The distinction between preventive and curative fungicide applications matters enormously in spring. Preventive applications are applied before disease symptoms appear, when conditions are becoming favorable. For spring diseases like large patch in Zoysia and take-all in St. Augustine, preventive applications in late February through mid-March can significantly reduce disease pressure. Curative applications are applied after disease is visible and active — they stop spread but cannot undo existing damage.

Soil temperature is the most reliable trigger for spring fungicide timing in North Texas. A preventive fungicide for brown patch and large patch is well-timed when soil temperatures at the 4-inch depth are consistently reaching 50–55°F in the morning. In the DFW area, that typically corresponds to late February through early March. Waiting until you see symptoms means you’re already playing catch-up. Our full guide to lawn disease and fungus control covers fungicide selection and timing in detail for each major North Texas disease.

Scouting Techniques for Spring Disease Detection

Early detection is the difference between a contained problem and a lawn-wide disaster. The most effective scouting technique is simple: walk your yard in the morning before dew burns off, and pay attention to the edges and low spots first. Disease almost always shows up in transition zones — where sun meets shade, where lawn meets beds, and in low areas where moisture collects. Morning walks also let you see active fungal mycelium while it’s still visible on damp grass blades.

Look for color variations that don’t follow the sun pattern of the yard, circular or irregular patches with distinct borders, and areas where green-up is visibly slower than the surrounding lawn. Pull grass samples from the edges of suspicious areas — not the center, which often shows only dead material — and examine roots for discoloration or rot. Getting in the habit of a weekly morning walk through March and April catches problems early when treatment is most effective.

For more on reducing disease spread through proper equipment practices, see our post on Sharp Mower Blades and Lawn Disease Prevention: What DFW Lawn Crews Know.

Why Spring Diagnosis Sets the Tone for the Whole Growing Season

Spring lawn disease isn’t just a March-April problem. What you do — or don’t do — in response to early disease signs determines how your lawn handles the rest of the growing season. Untreated spring dead spot in Bermuda means bare patches that stay open to weeds all summer. Take-all root rot that isn’t addressed in spring continues to expand through the summer heat stress period, when St. Augustine is already under maximum environmental pressure. Large patch in Zoysia that isn’t diagnosed until it’s 10 feet across is significantly harder and more expensive to manage than the same disease caught at 3 feet.

The fungal pathogens responsible for spring diseases don’t disappear when summer arrives. They go dormant in the soil and return the following spring, often more aggressively, if the underlying conditions haven’t been addressed.
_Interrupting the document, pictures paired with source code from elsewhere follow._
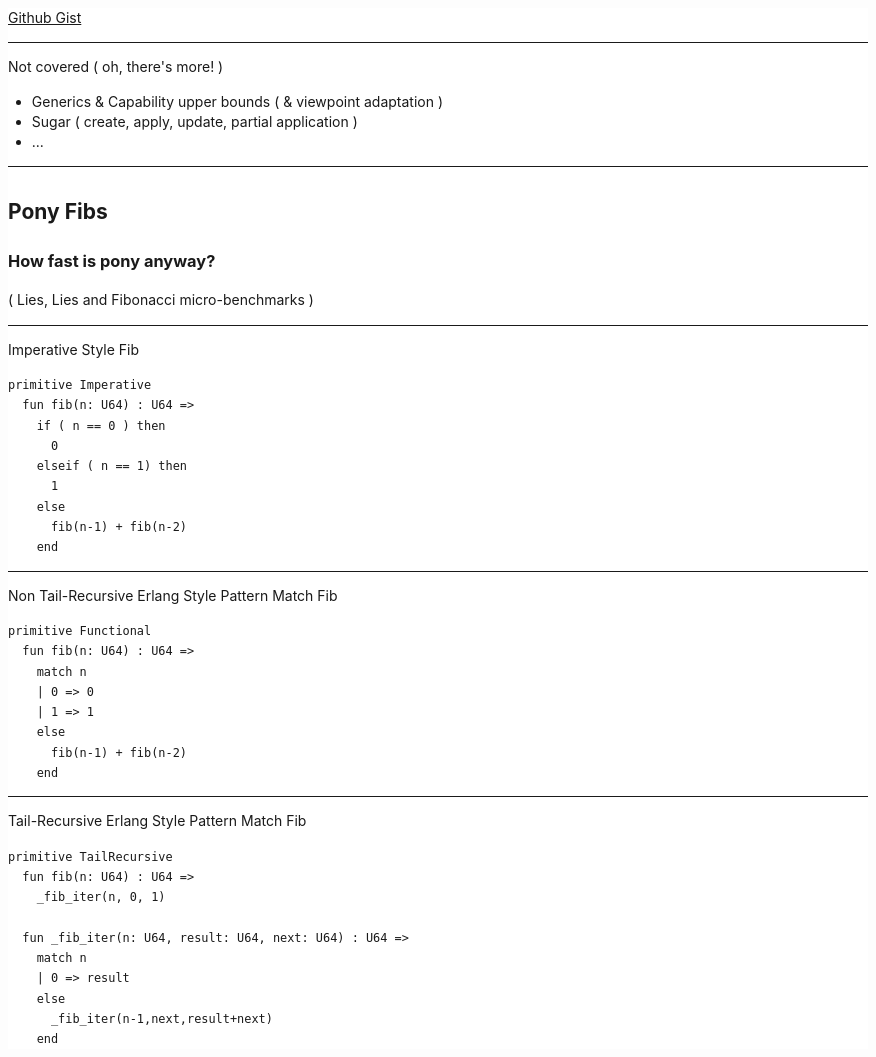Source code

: [Github Gist](https://gist.github.com/darach/1b8bfade3f3b2488f6db)

----

Not covered ( oh, there's more! )

* Generics & Capability upper bounds ( & viewpoint adaptation )
* Sugar ( create, apply, update, partial application )
* ...


---

## Pony Fibs

### How fast is pony anyway?

( Lies, Lies and Fibonacci micro-benchmarks )

----

Imperative Style Fib

```pony
primitive Imperative
  fun fib(n: U64) : U64 => 
    if ( n == 0 ) then
      0
    elseif ( n == 1) then
      1
    else
      fib(n-1) + fib(n-2)
    end
```

----

Non Tail-Recursive Erlang Style Pattern Match Fib

```pony
primitive Functional
  fun fib(n: U64) : U64 => 
    match n
    | 0 => 0
    | 1 => 1
    else
      fib(n-1) + fib(n-2)
    end
```

----

Tail-Recursive Erlang Style Pattern Match Fib

```pony
primitive TailRecursive
  fun fib(n: U64) : U64 => 
    _fib_iter(n, 0, 1)

  fun _fib_iter(n: U64, result: U64, next: U64) : U64 =>
    match n
    | 0 => result
    else
      _fib_iter(n-1,next,result+next)
    end
```
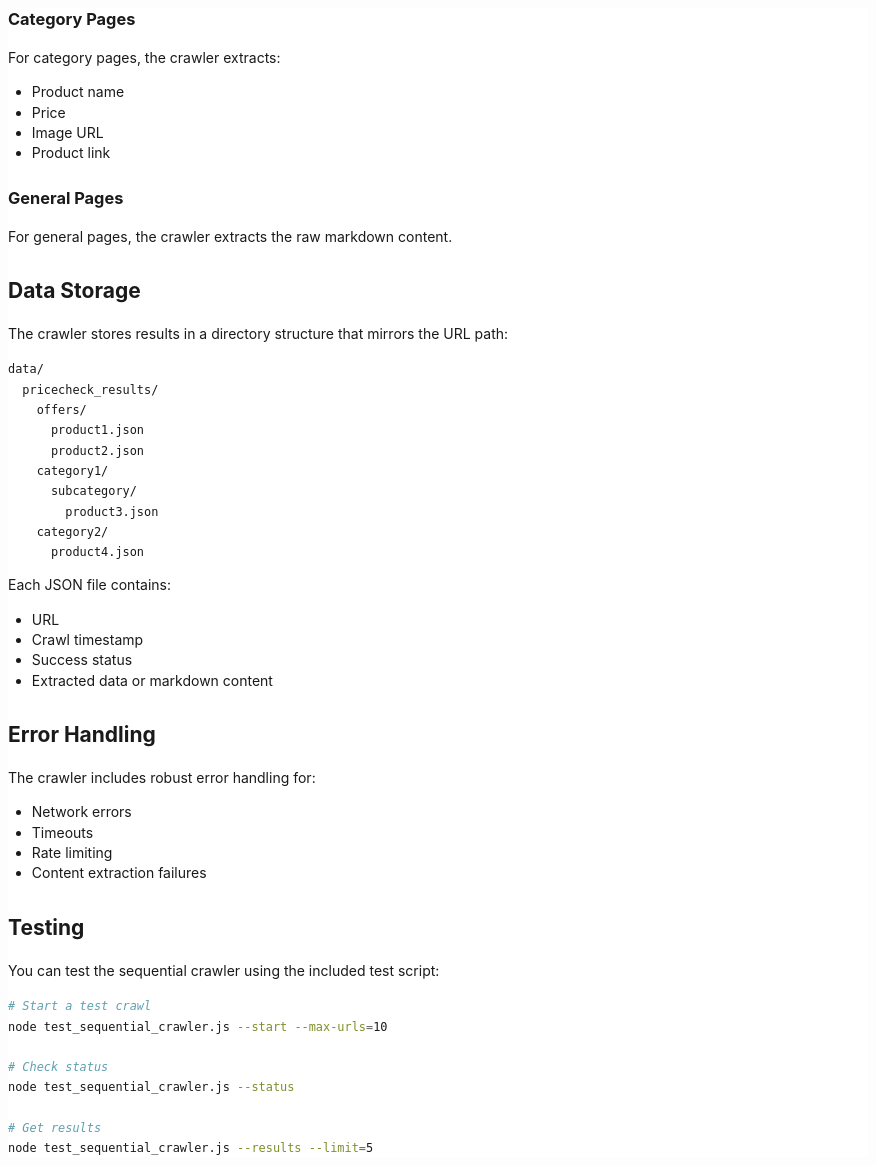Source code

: ### Category Pages

For category pages, the crawler extracts:

- Product name
- Price
- Image URL
- Product link

### General Pages

For general pages, the crawler extracts the raw markdown content.

## Data Storage

The crawler stores results in a directory structure that mirrors the URL path:

```
data/
  pricecheck_results/
    offers/
      product1.json
      product2.json
    category1/
      subcategory/
        product3.json
    category2/
      product4.json
```

Each JSON file contains:

- URL
- Crawl timestamp
- Success status
- Extracted data or markdown content

## Error Handling

The crawler includes robust error handling for:

- Network errors
- Timeouts
- Rate limiting
- Content extraction failures

## Testing

You can test the sequential crawler using the included test script:

```bash
# Start a test crawl
node test_sequential_crawler.js --start --max-urls=10

# Check status
node test_sequential_crawler.js --status

# Get results
node test_sequential_crawler.js --results --limit=5
```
A good spring assessment isn’t just about fixing current damage — it’s about understanding what your lawn’s disease history looks like and setting up the right preventive program for next year.

Hamann’s Approach to Spring Lawn Disease Assessment in Arlington

Our spring service begins with a systematic assessment of the entire lawn — not just the visible problem areas. We’re looking at grass type, thatch depth, drainage patterns, root health at multiple points, and the soil moisture profile. We note which areas showed disease first, whether the pattern suggests an existing soilborne problem like spring dead spot or a weather-triggered outbreak like large patch. That context shapes the treatment plan.

In Arlington, we deal with the full range of spring diseases across all three major grass types. Bermuda yards in the older neighborhoods around Green Oaks and Parks of Arlington show spring dead spot regularly. St. Augustine lawns in the wetter areas near Village Creek see take-all pressure most springs. Zoysia installations throughout the newer development corridors along Matlock and Sublett need large patch monitoring every year. We know where to look and what to look for, and that local knowledge makes a significant difference in catching disease before it spreads.